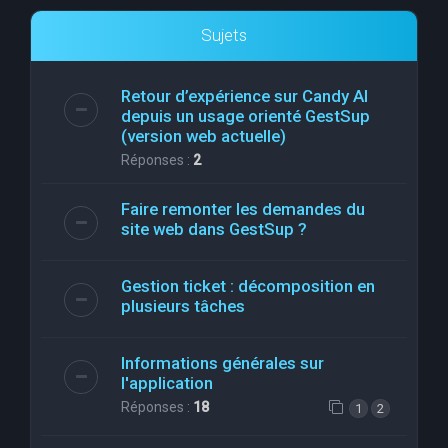
Sujets
Retour d’expérience sur Candy AI
depuis un usage orienté GestSup
(version web actuelle)
Réponses :
2
Faire remonter les demandes du
site web dans GestSup ?
Gestion ticket : décomposition en
plusieurs tâches
Informations générales sur
l'application
Réponses :
18
1
2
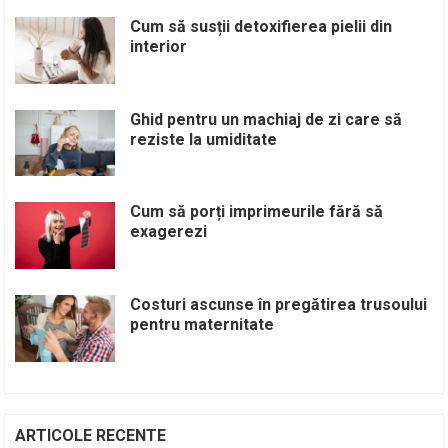
Cum să susții detoxifierea pielii din
interior
Ghid pentru un machiaj de zi care să
reziste la umiditate
Cum să porți imprimeurile fără să
exagerezi
Costuri ascunse în pregătirea trusoului
pentru maternitate
ARTICOLE RECENTE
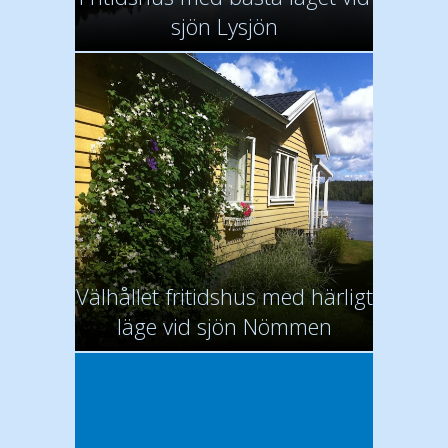
sjön Lysjön
Välhållet fritidshus med härligt
läge vid sjön Nömmen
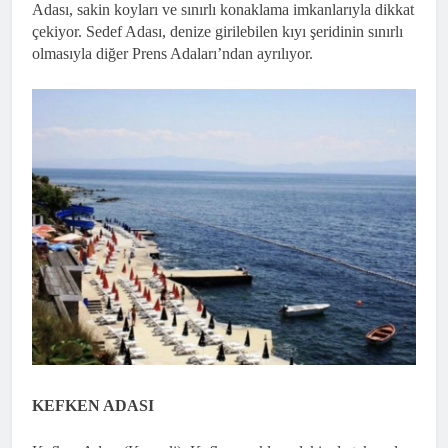
Adası, sakin koyları ve sınırlı konaklama imkanlarıyla dikkat
çekiyor.
Sedef Adası, denize girilebilen kıyı şeridinin sınırlı
olmasıyla diğer Prens Adaları’ndan ayrılıyor.
KEFKEN ADASI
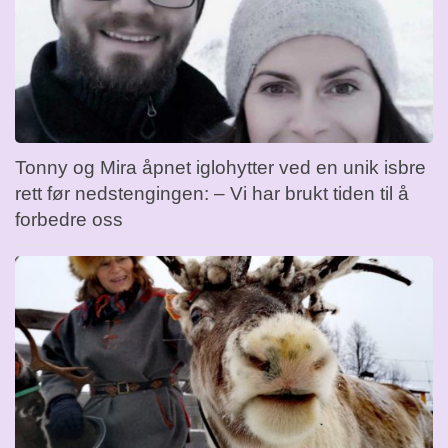
Tonny og Mira åpnet iglohytter ved en unik isbre
rett før nedstengingen: – Vi har brukt tiden til å
forbedre oss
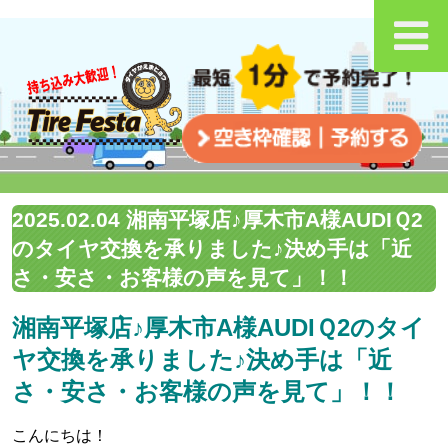
2025.02.04 湘南平塚店♪厚木市A様AUDIＱ2
のタイヤ交換を承りました♪決め手は「近
さ・安さ・お客様の声を見て」！！
湘南平塚店♪厚木市A様AUDIＱ2のタイ
ヤ交換を承りました♪決め手は「近
さ・安さ・お客様の声を見て」！！
こんにちは！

» About this task: Go through the lines above and copy any that contain "湘南平塚店".

» Exercise answer:
2025.02.04 湘南平塚店♪厚木市A様AUDIＱ2
湘南平塚店♪厚木市A様AUDIＱ2のタイ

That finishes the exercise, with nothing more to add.